Brief: Report each line in the records below that contains the string "policies", treating uppercase and lowercase as distinct.

Data extracts:
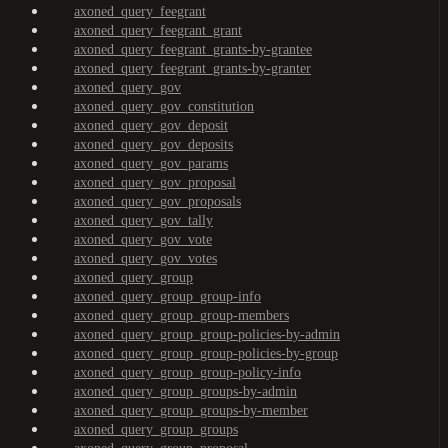
axoned_query_feegrant
axoned_query_feegrant_grant
axoned_query_feegrant_grants-by-grantee
axoned_query_feegrant_grants-by-granter
axoned_query_gov
axoned_query_gov_constitution
axoned_query_gov_deposit
axoned_query_gov_deposits
axoned_query_gov_params
axoned_query_gov_proposal
axoned_query_gov_proposals
axoned_query_gov_tally
axoned_query_gov_vote
axoned_query_gov_votes
axoned_query_group
axoned_query_group_group-info
axoned_query_group_group-members
axoned_query_group_group-policies-by-admin
axoned_query_group_group-policies-by-group
axoned_query_group_group-policy-info
axoned_query_group_groups-by-admin
axoned_query_group_groups-by-member
axoned_query_group_groups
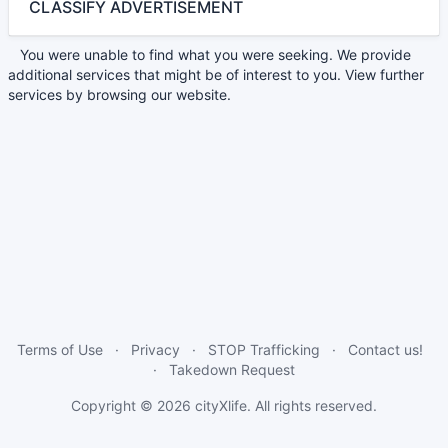
CLASSIFY ADVERTISEMENT
You were unable to find what you were seeking. We provide
additional services that might be of interest to you. View further
services by browsing our website.
Terms of Use
Privacy
STOP Trafficking
Contact us!
Takedown Request
Copyright © 2026
cityXlife
. All rights reserved.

Response for this exercise:
axoned_query_group_group-policies-by-admin
axoned_query_group_group-policies-by-group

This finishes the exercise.